■ Aim of the task
Set down every record below exactly as it stands, leaving out the pictures.

Data shown START

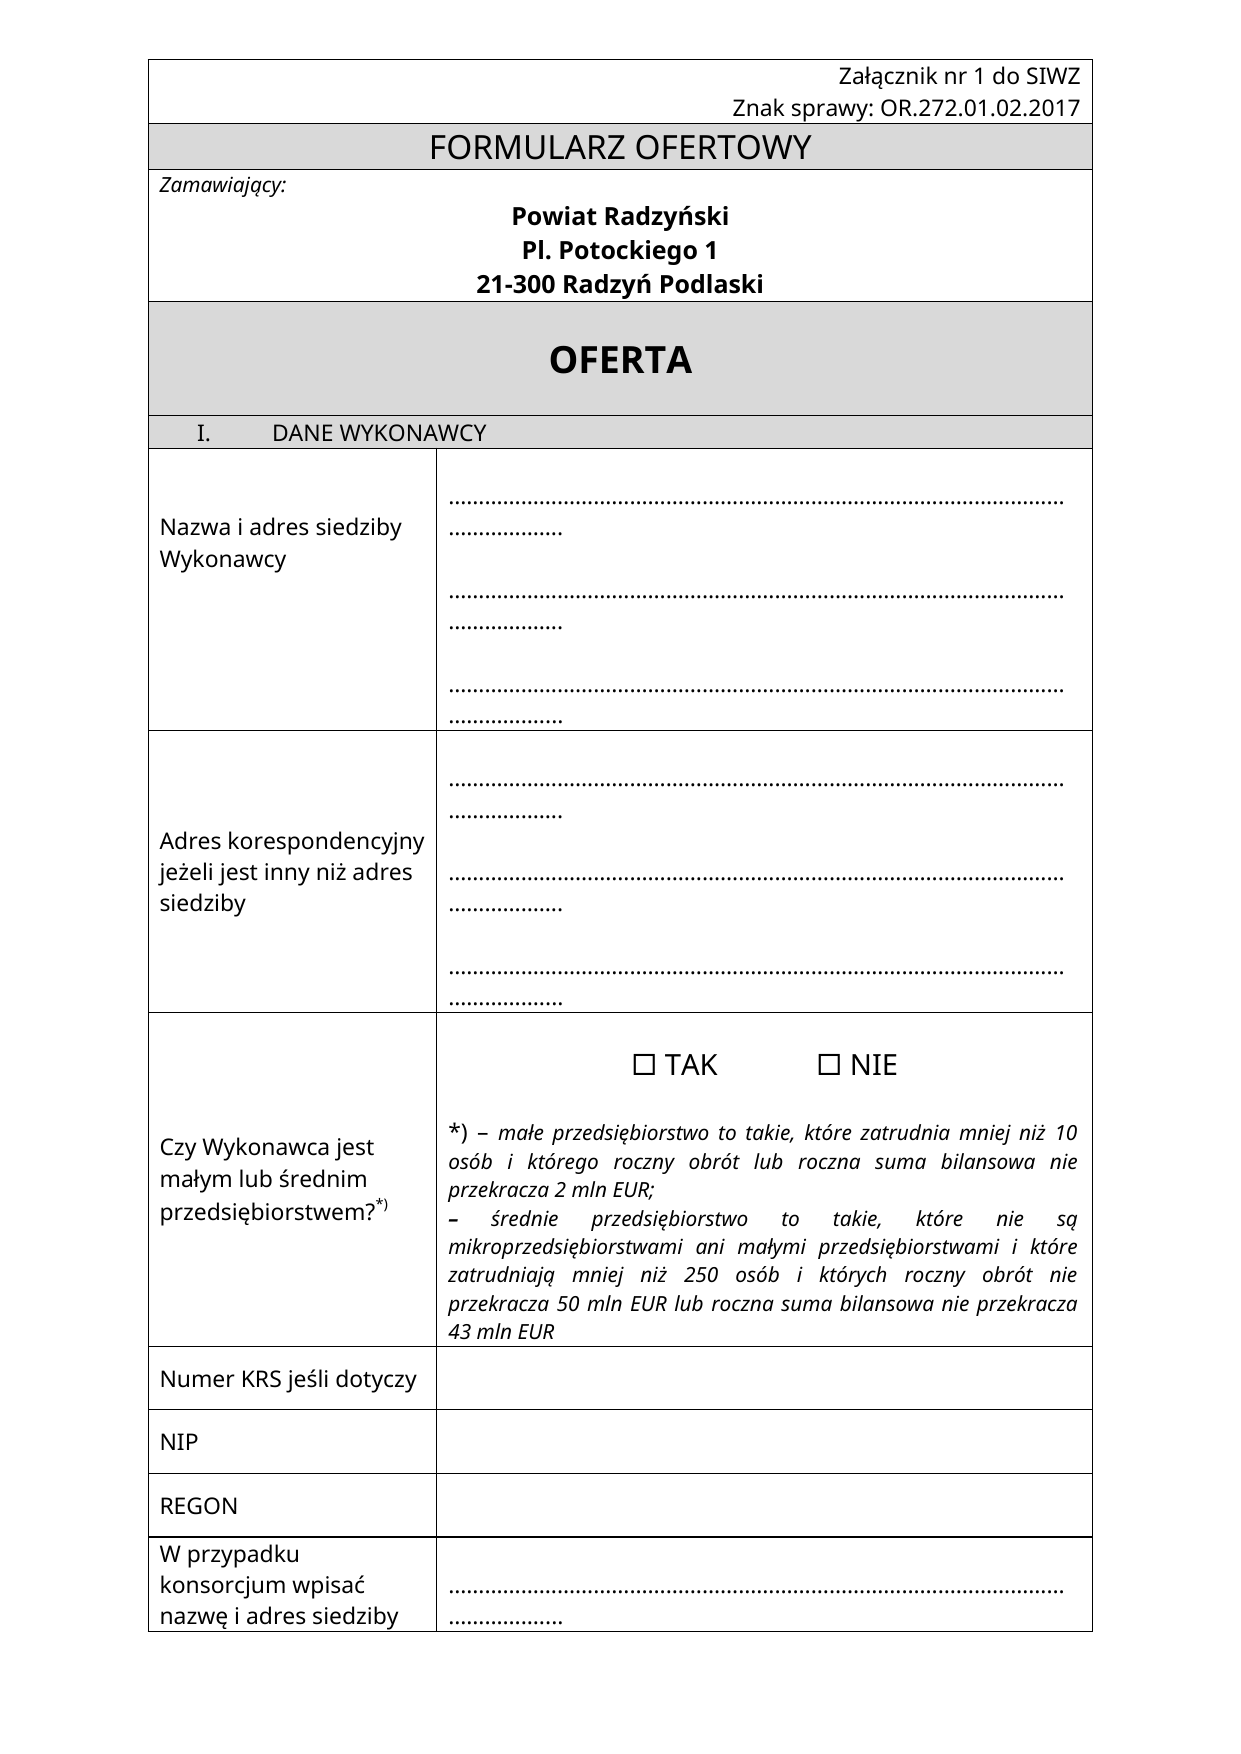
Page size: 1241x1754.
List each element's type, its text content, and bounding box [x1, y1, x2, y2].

table_cell FORMULARZ OFERTOWY [149, 124, 1092, 169]
table_cell Zamawiający: Powiat Radzyński Pl. Potockiego 1 21-300 Radzyń Podlaski [149, 170, 1092, 301]
table_cell [437, 1474, 1092, 1536]
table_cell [149, 1538, 436, 1631]
table_header Załącznik nr 1 do SIWZ Znak sprawy: OR.272.01.02.2017 [149, 60, 1092, 123]
table_cell Czy Wykonawca jest małym lub średnim przedsiębiorstwem?*) [149, 1013, 436, 1346]
table_cell TAK NIE *) – małe przedsiębiorstwo to takie, które zatrudnia mniej niż 10 osób i którego roczny obrót lub roczna suma bilansowa nie przekracza 2 mln EUR; – średnie przedsiębiorstwo to takie, które nie są mikroprzedsiębiorstwami ani małymi przedsiębiorstwami i które zatrudniają mniej niż 250 osób i których roczny obrót nie przekracza 50 mln EUR lub roczna suma bilansowa nie przekracza 43 mln EUR [437, 1013, 1092, 1346]
table_cell …………………………………………………………………………………………………………. …………………………………………………………………………………………………………. ……………………………………………………………………………………………………….... [437, 731, 1092, 1012]
table_cell DANE WYKONAWCY [149, 416, 1092, 448]
table_cell NIP [149, 1410, 436, 1473]
table_cell Adres korespondencyjny jeżeli jest inny niż adres siedziby [149, 731, 436, 1012]
table_cell Numer KRS jeśli dotyczy [149, 1347, 436, 1409]
table_cell [437, 1410, 1092, 1473]
table_cell [437, 1347, 1092, 1409]
table_cell OFERTA [149, 302, 1092, 415]
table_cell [437, 1538, 1092, 1631]
table_cell Nazwa i adres siedziby Wykonawcy [149, 449, 436, 730]
table_cell REGON [149, 1474, 436, 1536]
table_cell …………………………………………………………………………………………………………. …………………………………………………………………………………………………………. ……………………………………………………………………………………………………….... [437, 449, 1092, 730]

Data shown END

■ Output for this exercise
Page size: 1241x1754.
List each element's type, its text content, and bounding box [x1, y1, x2, y2].

table_cell FORMULARZ OFERTOWY [149, 124, 1092, 169]
table_cell Zamawiający: Powiat Radzyński Pl. Potockiego 1 21-300 Radzyń Podlaski [149, 170, 1092, 301]
table_cell [437, 1474, 1092, 1536]
table_cell [149, 1538, 436, 1631]
table_header Załącznik nr 1 do SIWZ Znak sprawy: OR.272.01.02.2017 [149, 60, 1092, 123]
table_cell Czy Wykonawca jest małym lub średnim przedsiębiorstwem?*) [149, 1013, 436, 1346]
table_cell TAK NIE *) – małe przedsiębiorstwo to takie, które zatrudnia mniej niż 10 osób i którego roczny obrót lub roczna suma bilansowa nie przekracza 2 mln EUR; – średnie przedsiębiorstwo to takie, które nie są mikroprzedsiębiorstwami ani małymi przedsiębiorstwami i które zatrudniają mniej niż 250 osób i których roczny obrót nie przekracza 50 mln EUR lub roczna suma bilansowa nie przekracza 43 mln EUR [437, 1013, 1092, 1346]
table_cell …………………………………………………………………………………………………………. …………………………………………………………………………………………………………. ……………………………………………………………………………………………………….... [437, 731, 1092, 1012]
table_cell DANE WYKONAWCY [149, 416, 1092, 448]
table_cell NIP [149, 1410, 436, 1473]
table_cell Adres korespondencyjny jeżeli jest inny niż adres siedziby [149, 731, 436, 1012]
table_cell Numer KRS jeśli dotyczy [149, 1347, 436, 1409]
table_cell [437, 1410, 1092, 1473]
table_cell [437, 1347, 1092, 1409]
table_cell OFERTA [149, 302, 1092, 415]
table_cell [437, 1538, 1092, 1631]
table_cell Nazwa i adres siedziby Wykonawcy [149, 449, 436, 730]
table_cell REGON [149, 1474, 436, 1536]
table_cell …………………………………………………………………………………………………………. …………………………………………………………………………………………………………. ……………………………………………………………………………………………………….... [437, 449, 1092, 730]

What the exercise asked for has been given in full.